# Cat spay - infected incision site?



## Krystalily (Jul 13, 2006)

Well, we got a new cat. Lady Bug. I am not sure if I wrote here about her, but she is totally 100% a rebellious princess!

We got her spayed last monday (almost a week and a half ago). Tomorrow she goes in to get her stitches removed. Me, being the ever anxious paranoid mom of "is this infected?? Is this infected?? Is this infected??", drove my husband crazy with "the wound is pink. It's getting infected. We need to put her in her comfy cone" statements. I have not been able to cone Ladybug without help so needless to say, she has not been coned despite my pleas to my husband to cone her. 

Now I find myself really wondering if it is infected. It is nothing like Andi's incision site when I had come on asking if it was infected. I got many replies saying it was not.

Well, here is that picture of when Andi had been spayed:










Here is Lady bug's:










It has dried red crusties on it, is a bit swollen, and is pretty pink but it isn't oozing anything and she has not become lethargic or been acting any differently. She still eats like a horse. It just looks like she's pulled at some of the stitches a little but they are still intact.

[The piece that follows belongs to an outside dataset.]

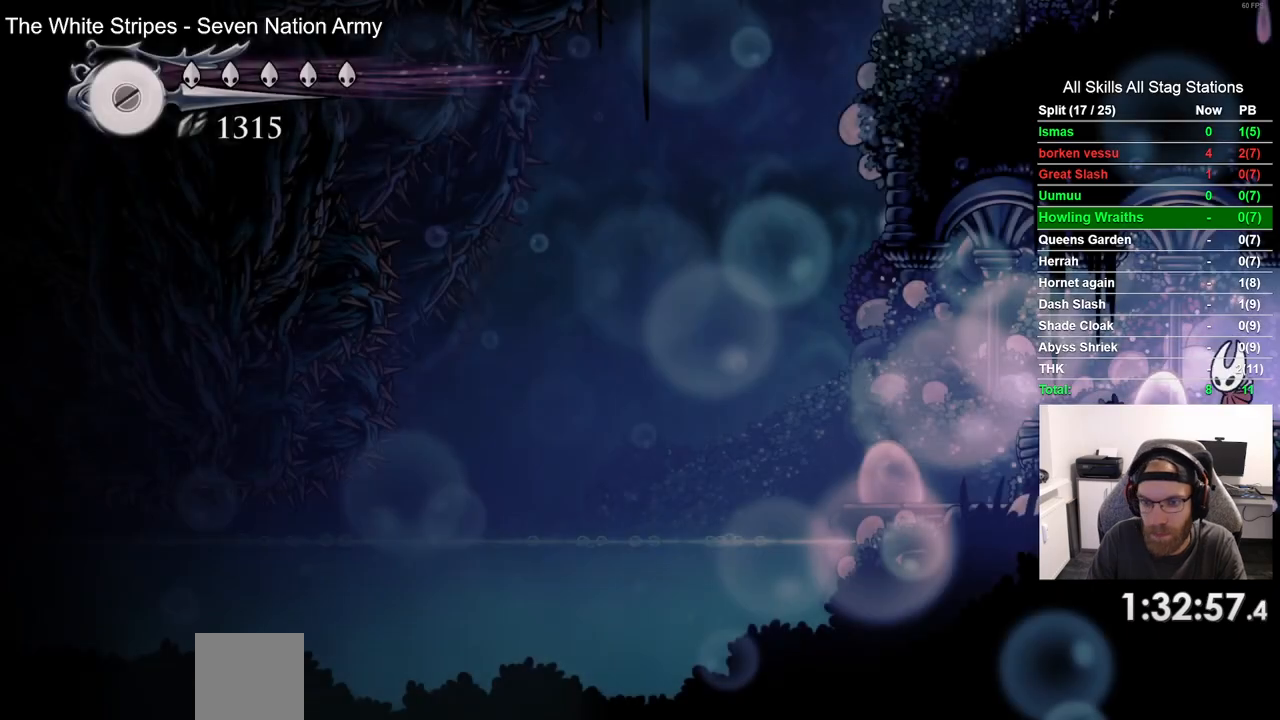
{"buttons": ["DPAD_LEFT"], "left_stick": "center", "right_stick": "center", "events": []}
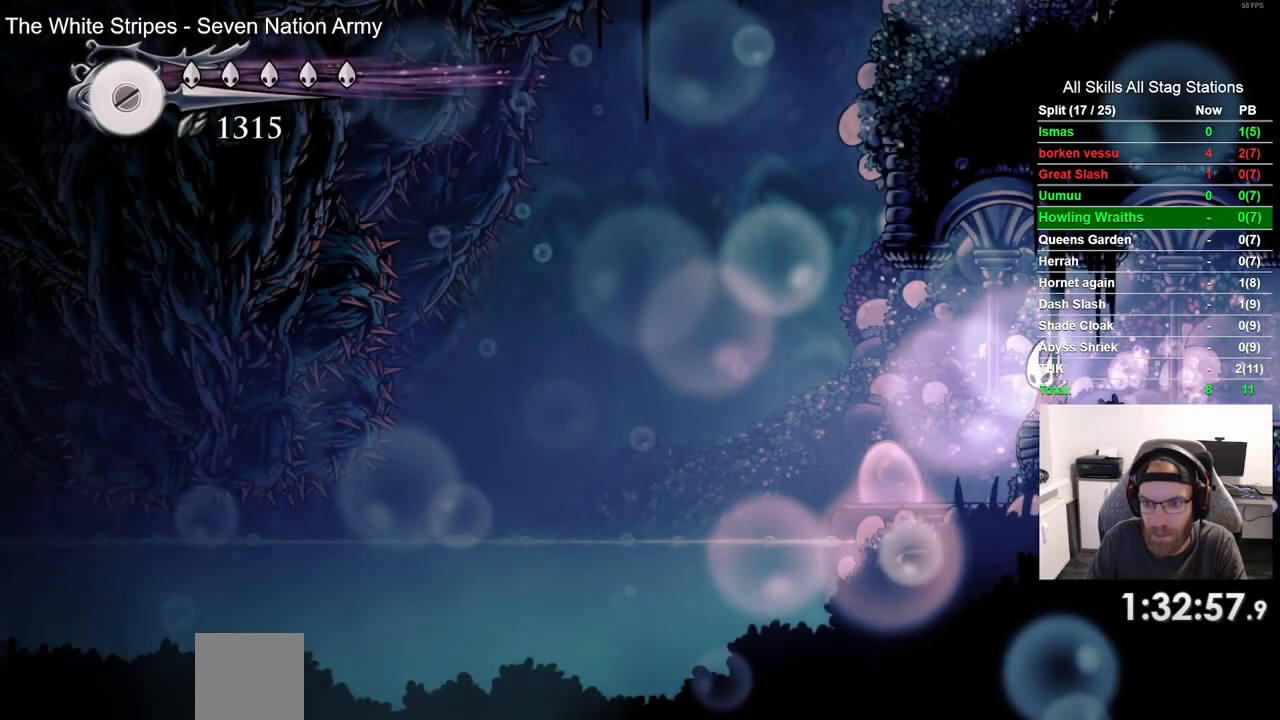
{"buttons": ["DPAD_LEFT"], "left_stick": "center", "right_stick": "center", "events": [[267, "R2", "down"], [400, "R2", "up"]]}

Any opinions? I am taking her in immediately after work tomorrow to have the vet look at her and possibly remove the stitches.

Thanks guys!! Sorry about this noob question. It must be asked at least 20x a day!


----------



## nanook (Jun 12, 2005)

Awe, she is so cute!
It's really hard to tell from the photos but it looks like it could be a wee bit angry.
Since she's acting fine and you're going into the vet tomorrow, I wouldn't worry too much. They'll let you know when they see her and, if it is, they'll give her some antibiotics.
I know how you feel though, I've had cats my entire life but got my first girl last year. I was constantly checking her incision. Spays are way scarier than neuters! 8O


----------



## Krystalily (Jul 13, 2006)

The one where you can see the cat almost totally is Andi.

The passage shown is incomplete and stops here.